I am also not going to mention the audacity of the United States of America which -- in the face of overwhelming scientific evidence that we are doing far more than our share to help melt the polar ice cap and the entire Antartic, causing a few islands to disappear, a great deal of the world's animal population to find new homes and a general warming of the Earth faster than what Mother nature would prefer -- chooses to do the greater part of nothing. Rather than lead the world in this most vital effort we choose to ignore the science. Nevadans know what that is all about!

I remember visiting the White House of the former President George Bush only to be told by his top adviser that global warming didn't exist and was a figment of the left's imagination.

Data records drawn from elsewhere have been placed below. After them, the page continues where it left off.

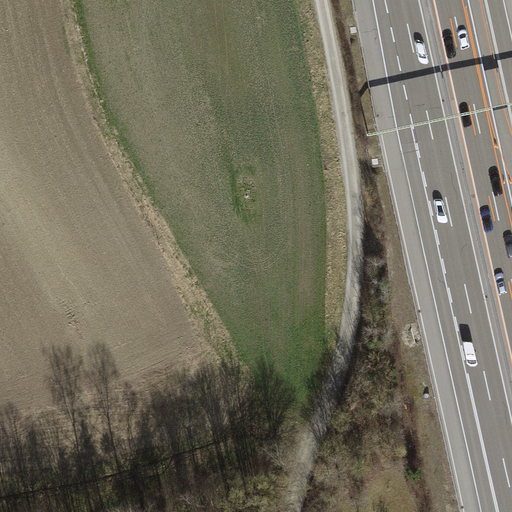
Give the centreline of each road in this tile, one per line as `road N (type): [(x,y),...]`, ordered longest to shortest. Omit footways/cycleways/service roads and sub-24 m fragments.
road 1 (track): [(321,0),(355,223),(353,305),(292,511)]
road 2 (motorway): [(401,0),(474,325)]
road 3 (motorway): [(511,274),(452,0)]
road 4 (motorway): [(474,325),(469,416),(489,511)]
road 5 (motorway): [(474,325),(511,488)]
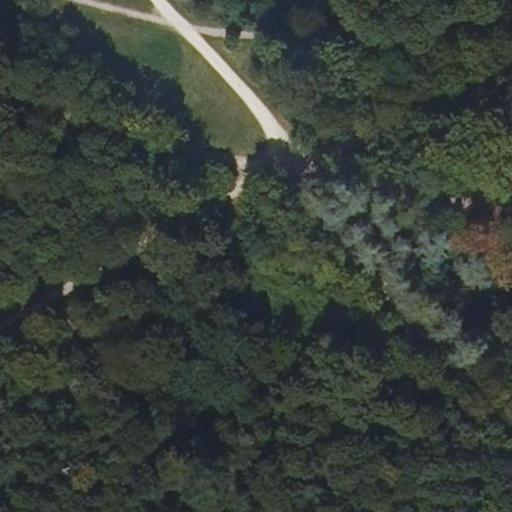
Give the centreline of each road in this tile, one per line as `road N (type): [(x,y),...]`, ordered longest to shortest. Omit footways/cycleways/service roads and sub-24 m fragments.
road 1 (track): [(511,64),(0,321)]
road 2 (unknown): [(507,0),(454,36),(412,47),(168,19),(93,0)]
road 3 (track): [(297,171),(321,221),(511,422)]
road 4 (track): [(0,102),(297,171)]
road 5 (track): [(297,171),(256,111),(150,0)]
road 6 (track): [(297,171),(511,208)]
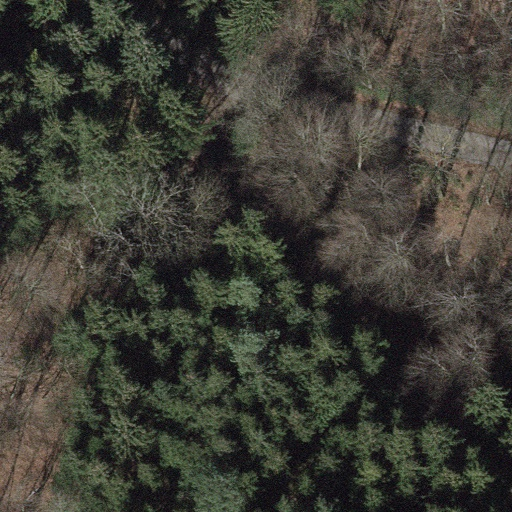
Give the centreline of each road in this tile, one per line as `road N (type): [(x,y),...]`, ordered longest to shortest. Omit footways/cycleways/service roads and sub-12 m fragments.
road 1 (track): [(511,499),(271,224),(220,136),(192,59)]
road 2 (track): [(192,59),(292,101),(511,162)]
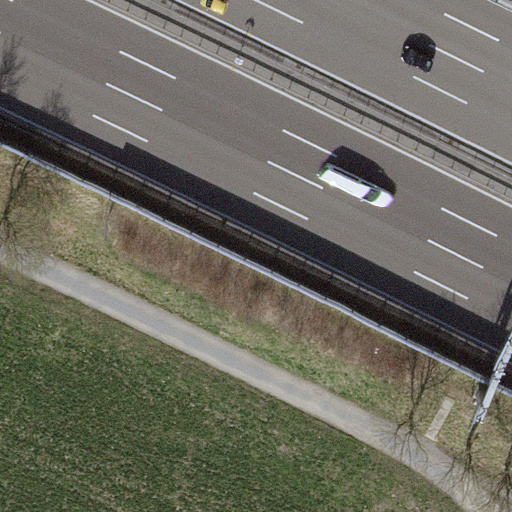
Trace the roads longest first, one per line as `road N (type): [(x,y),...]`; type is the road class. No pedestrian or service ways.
road 1 (motorway): [(0,32),(511,282)]
road 2 (track): [(0,248),(416,452),(486,511)]
road 3 (motorway): [(511,85),(337,0)]
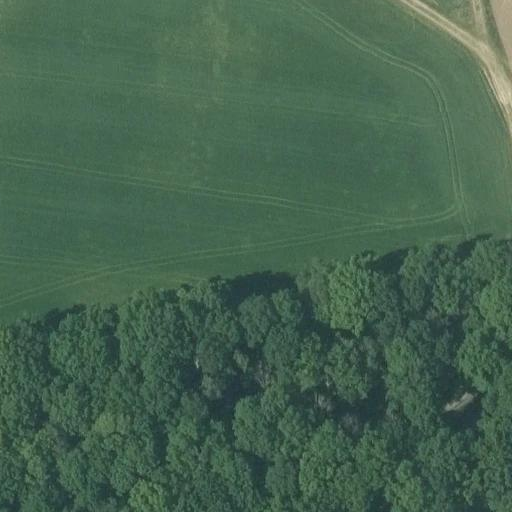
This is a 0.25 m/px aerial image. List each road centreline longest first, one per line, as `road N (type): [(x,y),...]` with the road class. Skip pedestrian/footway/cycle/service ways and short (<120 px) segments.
road 1 (unclassified): [(389,511),(511,391)]
road 2 (track): [(477,0),(511,119)]
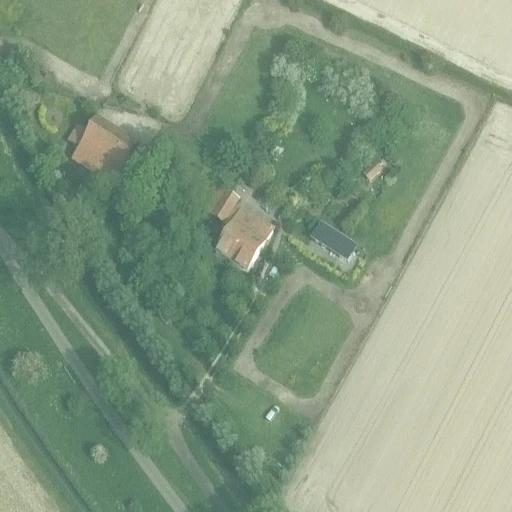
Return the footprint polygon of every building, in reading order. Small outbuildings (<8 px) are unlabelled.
[(71,162),(113,189),(113,188),(123,194),(148,154),(138,149),(139,148),(96,121),(71,162)] [(368,171),(363,176),(369,183),(386,167),(380,160),(375,164),(372,160),(364,166),(368,171)] [(247,274),(269,238),(254,229),(258,223),(235,209),(239,203),(208,184),(193,208),(219,224),(218,226),(229,233),(216,255),(247,274)] [(107,190),(100,202),(107,206),(108,206),(115,211),(121,201),(113,196),(114,195),(107,190)] [(320,228),(311,242),(346,265),(356,250),(320,228)] [(374,261),(371,266),(368,272),(380,279),(386,267),(374,261)]
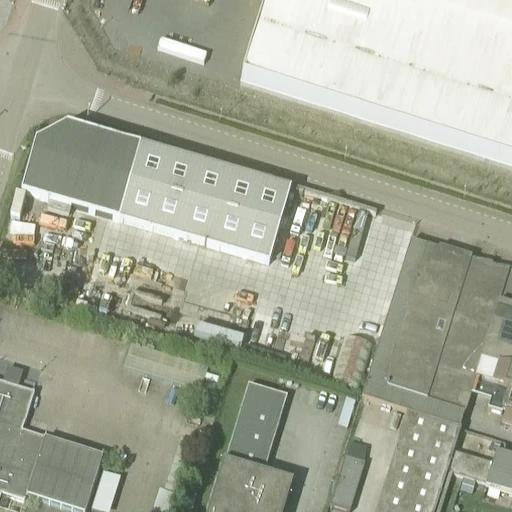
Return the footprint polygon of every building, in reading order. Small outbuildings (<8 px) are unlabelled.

Now that all the science is in to prove that mankind is its own worst enemy in the fight against greenhouse gases and the overheating of the planet, the current Bush administration continues the stall. Why?

That answer will have to wait because NASA hit its mark.

Can you imagine hitting something that is 83 million miles away? Something that you tried to hit? Something that was hurtling through space at 23,000 miles per hour?

Well, that's what our country did the other day. We sent up something called a Deep Impact spacecraft some six months ago on its way toward the outer reaches of our solar system so it could collide with a comet. Scientists think that they can learn more about the creation of our solar system as well as information that could save the Earth should a large comet start heading our way. Both good reasons to plan a collision.

On July Fourth, our Independence Day, NASA caused some fireworks of its own when it separated the Deep Impact craft into two -- one to ram into the comet and the other to take the pictures -- and, like clockwork, caused the "impactor" to slam into the comet, called Tempel 1, from a distance of 83 million miles!

Did I say how far away we were from that comet? I guess I keep repeating myself because it seems so incredible that our space scientists can be that talented that they can hit what they are aiming at so far away and our leaders here on Earth have trouble hitting anything besides each other.

And to think that Congress just a few years ago was trying its best to do away with NASA and its exploration of space. Hope that thought gets deep-sixed by the American people, who have to be so proud of our technology and the people who accomplished that direct hit.

Maybe next week we can talk about the Supreme Court or global warming or some other matter that threatens our planet and our way of life. But, for today, let's just enjoy the enormity of the success the United States achieved on Independence Day.

Maybe that achievement will start our country toward some independence from its mind-boggling, small-minded thinking, an affliction more surely to doom us than an errant comet.